**WHAT IS REQUIRED**
Transcribe all records exactly.

Data items:
━━━━━━━━━━

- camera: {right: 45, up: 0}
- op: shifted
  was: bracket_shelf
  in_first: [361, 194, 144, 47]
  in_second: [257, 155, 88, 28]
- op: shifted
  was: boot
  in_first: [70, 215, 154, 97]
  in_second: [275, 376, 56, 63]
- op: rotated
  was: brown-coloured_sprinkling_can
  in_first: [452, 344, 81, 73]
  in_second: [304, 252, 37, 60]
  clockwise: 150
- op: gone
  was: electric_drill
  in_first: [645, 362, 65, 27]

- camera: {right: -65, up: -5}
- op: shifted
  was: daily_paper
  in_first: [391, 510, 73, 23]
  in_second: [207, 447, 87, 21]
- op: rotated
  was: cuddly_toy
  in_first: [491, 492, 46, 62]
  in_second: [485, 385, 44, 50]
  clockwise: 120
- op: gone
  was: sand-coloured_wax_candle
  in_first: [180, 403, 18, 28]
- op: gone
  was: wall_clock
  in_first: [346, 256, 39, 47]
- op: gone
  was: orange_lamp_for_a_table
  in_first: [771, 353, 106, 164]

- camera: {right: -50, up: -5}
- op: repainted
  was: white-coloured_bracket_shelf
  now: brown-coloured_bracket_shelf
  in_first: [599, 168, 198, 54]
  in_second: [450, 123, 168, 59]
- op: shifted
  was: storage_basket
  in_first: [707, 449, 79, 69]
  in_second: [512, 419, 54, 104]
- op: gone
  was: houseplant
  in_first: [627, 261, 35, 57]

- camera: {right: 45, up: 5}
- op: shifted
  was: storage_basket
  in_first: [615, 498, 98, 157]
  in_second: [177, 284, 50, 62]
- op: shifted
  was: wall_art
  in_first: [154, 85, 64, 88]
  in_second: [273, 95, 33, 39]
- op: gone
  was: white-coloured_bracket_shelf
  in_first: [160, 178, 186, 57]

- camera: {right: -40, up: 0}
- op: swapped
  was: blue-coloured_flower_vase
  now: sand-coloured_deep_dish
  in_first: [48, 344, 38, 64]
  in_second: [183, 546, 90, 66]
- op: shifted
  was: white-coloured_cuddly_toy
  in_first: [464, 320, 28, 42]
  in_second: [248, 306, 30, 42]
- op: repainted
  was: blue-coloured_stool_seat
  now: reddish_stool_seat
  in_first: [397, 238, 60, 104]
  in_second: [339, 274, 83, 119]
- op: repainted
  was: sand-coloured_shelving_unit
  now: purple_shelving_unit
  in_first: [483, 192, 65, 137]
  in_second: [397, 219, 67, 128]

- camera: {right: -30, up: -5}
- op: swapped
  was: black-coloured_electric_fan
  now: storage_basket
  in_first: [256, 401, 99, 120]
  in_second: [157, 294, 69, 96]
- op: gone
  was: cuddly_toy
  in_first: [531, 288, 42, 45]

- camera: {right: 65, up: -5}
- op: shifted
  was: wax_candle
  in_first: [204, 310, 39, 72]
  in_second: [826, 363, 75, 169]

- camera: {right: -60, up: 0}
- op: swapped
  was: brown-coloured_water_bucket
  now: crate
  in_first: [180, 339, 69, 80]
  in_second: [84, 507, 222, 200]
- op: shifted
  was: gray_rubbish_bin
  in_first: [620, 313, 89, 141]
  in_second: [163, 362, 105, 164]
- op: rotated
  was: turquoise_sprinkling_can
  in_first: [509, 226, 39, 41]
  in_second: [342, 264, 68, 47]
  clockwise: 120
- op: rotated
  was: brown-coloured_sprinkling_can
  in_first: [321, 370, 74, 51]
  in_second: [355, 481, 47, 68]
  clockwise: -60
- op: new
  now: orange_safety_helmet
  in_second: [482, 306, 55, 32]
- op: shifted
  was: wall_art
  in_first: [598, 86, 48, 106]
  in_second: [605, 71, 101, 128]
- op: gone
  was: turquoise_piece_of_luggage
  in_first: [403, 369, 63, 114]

━━━━━━━━━━

**FINAL ANSWER**
- camera: {right: 45, up: 0}
- op: shifted
  was: bracket_shelf
  in_first: [361, 194, 144, 47]
  in_second: [257, 155, 88, 28]
- op: shifted
  was: boot
  in_first: [70, 215, 154, 97]
  in_second: [275, 376, 56, 63]
- op: rotated
  was: brown-coloured_sprinkling_can
  in_first: [452, 344, 81, 73]
  in_second: [304, 252, 37, 60]
  clockwise: 150
- op: gone
  was: electric_drill
  in_first: [645, 362, 65, 27]

- camera: {right: -65, up: -5}
- op: shifted
  was: daily_paper
  in_first: [391, 510, 73, 23]
  in_second: [207, 447, 87, 21]
- op: rotated
  was: cuddly_toy
  in_first: [491, 492, 46, 62]
  in_second: [485, 385, 44, 50]
  clockwise: 120
- op: gone
  was: sand-coloured_wax_candle
  in_first: [180, 403, 18, 28]
- op: gone
  was: wall_clock
  in_first: [346, 256, 39, 47]
- op: gone
  was: orange_lamp_for_a_table
  in_first: [771, 353, 106, 164]

- camera: {right: -50, up: -5}
- op: repainted
  was: white-coloured_bracket_shelf
  now: brown-coloured_bracket_shelf
  in_first: [599, 168, 198, 54]
  in_second: [450, 123, 168, 59]
- op: shifted
  was: storage_basket
  in_first: [707, 449, 79, 69]
  in_second: [512, 419, 54, 104]
- op: gone
  was: houseplant
  in_first: [627, 261, 35, 57]

- camera: {right: 45, up: 5}
- op: shifted
  was: storage_basket
  in_first: [615, 498, 98, 157]
  in_second: [177, 284, 50, 62]
- op: shifted
  was: wall_art
  in_first: [154, 85, 64, 88]
  in_second: [273, 95, 33, 39]
- op: gone
  was: white-coloured_bracket_shelf
  in_first: [160, 178, 186, 57]

- camera: {right: -40, up: 0}
- op: swapped
  was: blue-coloured_flower_vase
  now: sand-coloured_deep_dish
  in_first: [48, 344, 38, 64]
  in_second: [183, 546, 90, 66]
- op: shifted
  was: white-coloured_cuddly_toy
  in_first: [464, 320, 28, 42]
  in_second: [248, 306, 30, 42]
- op: repainted
  was: blue-coloured_stool_seat
  now: reddish_stool_seat
  in_first: [397, 238, 60, 104]
  in_second: [339, 274, 83, 119]
- op: repainted
  was: sand-coloured_shelving_unit
  now: purple_shelving_unit
  in_first: [483, 192, 65, 137]
  in_second: [397, 219, 67, 128]

- camera: {right: -30, up: -5}
- op: swapped
  was: black-coloured_electric_fan
  now: storage_basket
  in_first: [256, 401, 99, 120]
  in_second: [157, 294, 69, 96]
- op: gone
  was: cuddly_toy
  in_first: [531, 288, 42, 45]

- camera: {right: 65, up: -5}
- op: shifted
  was: wax_candle
  in_first: [204, 310, 39, 72]
  in_second: [826, 363, 75, 169]

- camera: {right: -60, up: 0}
- op: swapped
  was: brown-coloured_water_bucket
  now: crate
  in_first: [180, 339, 69, 80]
  in_second: [84, 507, 222, 200]
- op: shifted
  was: gray_rubbish_bin
  in_first: [620, 313, 89, 141]
  in_second: [163, 362, 105, 164]
- op: rotated
  was: turquoise_sprinkling_can
  in_first: [509, 226, 39, 41]
  in_second: [342, 264, 68, 47]
  clockwise: 120
- op: rotated
  was: brown-coloured_sprinkling_can
  in_first: [321, 370, 74, 51]
  in_second: [355, 481, 47, 68]
  clockwise: -60
- op: new
  now: orange_safety_helmet
  in_second: [482, 306, 55, 32]
- op: shifted
  was: wall_art
  in_first: [598, 86, 48, 106]
  in_second: [605, 71, 101, 128]
- op: gone
  was: turquoise_piece_of_luggage
  in_first: [403, 369, 63, 114]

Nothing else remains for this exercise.